_Job:_
Reproduce the data in full, exactly.

_Saved entries:_
* * *

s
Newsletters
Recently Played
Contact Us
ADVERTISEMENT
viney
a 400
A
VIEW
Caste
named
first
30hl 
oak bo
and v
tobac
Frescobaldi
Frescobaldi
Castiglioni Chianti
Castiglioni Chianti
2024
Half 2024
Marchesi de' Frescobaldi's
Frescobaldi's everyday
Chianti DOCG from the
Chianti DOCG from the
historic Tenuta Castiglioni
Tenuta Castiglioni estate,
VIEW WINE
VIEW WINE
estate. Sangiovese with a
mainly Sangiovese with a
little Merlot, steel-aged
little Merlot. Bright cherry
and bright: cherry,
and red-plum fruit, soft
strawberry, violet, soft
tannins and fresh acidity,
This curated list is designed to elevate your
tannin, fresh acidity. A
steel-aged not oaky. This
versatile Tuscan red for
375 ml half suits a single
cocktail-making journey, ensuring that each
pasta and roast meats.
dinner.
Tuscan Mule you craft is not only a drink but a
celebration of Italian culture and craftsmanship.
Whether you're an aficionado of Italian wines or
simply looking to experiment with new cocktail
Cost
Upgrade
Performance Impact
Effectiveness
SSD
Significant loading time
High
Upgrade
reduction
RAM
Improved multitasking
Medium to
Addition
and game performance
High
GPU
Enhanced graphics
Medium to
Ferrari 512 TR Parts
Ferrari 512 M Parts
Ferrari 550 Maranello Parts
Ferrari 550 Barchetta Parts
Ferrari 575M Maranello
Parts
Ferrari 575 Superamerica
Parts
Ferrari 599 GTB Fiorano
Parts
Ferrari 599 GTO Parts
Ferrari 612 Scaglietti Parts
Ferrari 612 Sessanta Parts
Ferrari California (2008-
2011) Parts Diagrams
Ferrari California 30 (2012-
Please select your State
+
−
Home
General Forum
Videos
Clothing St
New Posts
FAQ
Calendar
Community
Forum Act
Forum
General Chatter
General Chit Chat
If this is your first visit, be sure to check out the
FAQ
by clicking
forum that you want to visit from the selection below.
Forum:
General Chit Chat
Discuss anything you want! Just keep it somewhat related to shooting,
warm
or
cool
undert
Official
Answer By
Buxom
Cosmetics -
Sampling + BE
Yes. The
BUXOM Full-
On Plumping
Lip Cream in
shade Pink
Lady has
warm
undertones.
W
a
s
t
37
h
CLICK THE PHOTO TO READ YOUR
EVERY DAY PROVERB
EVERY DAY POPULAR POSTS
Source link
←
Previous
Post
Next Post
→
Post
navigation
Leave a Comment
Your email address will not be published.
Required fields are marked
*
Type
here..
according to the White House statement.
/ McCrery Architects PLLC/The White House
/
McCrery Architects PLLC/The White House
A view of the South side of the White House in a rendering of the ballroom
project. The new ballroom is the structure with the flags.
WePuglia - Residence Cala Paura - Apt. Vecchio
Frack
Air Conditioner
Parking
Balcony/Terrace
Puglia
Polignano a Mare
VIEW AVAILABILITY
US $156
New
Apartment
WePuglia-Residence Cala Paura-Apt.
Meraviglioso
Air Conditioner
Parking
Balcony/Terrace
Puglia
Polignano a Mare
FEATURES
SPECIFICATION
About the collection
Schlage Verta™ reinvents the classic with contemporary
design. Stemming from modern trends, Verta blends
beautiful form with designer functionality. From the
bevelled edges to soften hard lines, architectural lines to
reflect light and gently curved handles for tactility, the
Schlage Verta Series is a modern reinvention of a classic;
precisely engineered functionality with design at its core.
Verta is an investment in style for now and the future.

* * *

_Solution for this exercise:_
s
Newsletters
Recently Played
Contact Us
ADVERTISEMENT
viney
a 400
A
VIEW
Caste
named
first
30hl 
oak bo
and v
tobac
Frescobaldi
Frescobaldi
Castiglioni Chianti
Castiglioni Chianti
2024
Half 2024
Marchesi de' Frescobaldi's
Frescobaldi's everyday
Chianti DOCG from the
Chianti DOCG from the
historic Tenuta Castiglioni
Tenuta Castiglioni estate,
VIEW WINE
VIEW WINE
estate. Sangiovese with a
mainly Sangiovese with a
little Merlot, steel-aged
little Merlot. Bright cherry
and bright: cherry,
and red-plum fruit, soft
strawberry, violet, soft
tannins and fresh acidity,
This curated list is designed to elevate your
tannin, fresh acidity. A
steel-aged not oaky. This
versatile Tuscan red for
375 ml half suits a single
cocktail-making journey, ensuring that each
pasta and roast meats.
dinner.
Tuscan Mule you craft is not only a drink but a
celebration of Italian culture and craftsmanship.
Whether you're an aficionado of Italian wines or
simply looking to experiment with new cocktail
Cost
Upgrade
Performance Impact
Effectiveness
SSD
Significant loading time
High
Upgrade
reduction
RAM
Improved multitasking
Medium to
Addition
and game performance
High
GPU
Enhanced graphics
Medium to
Ferrari 512 TR Parts
Ferrari 512 M Parts
Ferrari 550 Maranello Parts
Ferrari 550 Barchetta Parts
Ferrari 575M Maranello
Parts
Ferrari 575 Superamerica
Parts
Ferrari 599 GTB Fiorano
Parts
Ferrari 599 GTO Parts
Ferrari 612 Scaglietti Parts
Ferrari 612 Sessanta Parts
Ferrari California (2008-
2011) Parts Diagrams
Ferrari California 30 (2012-
Please select your State
+
−
Home
General Forum
Videos
Clothing St
New Posts
FAQ
Calendar
Community
Forum Act
Forum
General Chatter
General Chit Chat
If this is your first visit, be sure to check out the
FAQ
by clicking
forum that you want to visit from the selection below.
Forum:
General Chit Chat
Discuss anything you want! Just keep it somewhat related to shooting,
warm
or
cool
undert
Official
Answer By
Buxom
Cosmetics -
Sampling + BE
Yes. The
BUXOM Full-
On Plumping
Lip Cream in
shade Pink
Lady has
warm
undertones.
W
a
s
t
37
h
CLICK THE PHOTO TO READ YOUR
EVERY DAY PROVERB
EVERY DAY POPULAR POSTS
Source link
←
Previous
Post
Next Post
→
Post
navigation
Leave a Comment
Your email address will not be published.
Required fields are marked
*
Type
here..
according to the White House statement.
/ McCrery Architects PLLC/The White House
/
McCrery Architects PLLC/The White House
A view of the South side of the White House in a rendering of the ballroom
project. The new ballroom is the structure with the flags.
WePuglia - Residence Cala Paura - Apt. Vecchio
Frack
Air Conditioner
Parking
Balcony/Terrace
Puglia
Polignano a Mare
VIEW AVAILABILITY
US $156
New
Apartment
WePuglia-Residence Cala Paura-Apt.
Meraviglioso
Air Conditioner
Parking
Balcony/Terrace
Puglia
Polignano a Mare
FEATURES
SPECIFICATION
About the collection
Schlage Verta™ reinvents the classic with contemporary
design. Stemming from modern trends, Verta blends
beautiful form with designer functionality. From the
bevelled edges to soften hard lines, architectural lines to
reflect light and gently curved handles for tactility, the
Schlage Verta Series is a modern reinvention of a classic;
precisely engineered functionality with design at its core.
Verta is an investment in style for now and the future.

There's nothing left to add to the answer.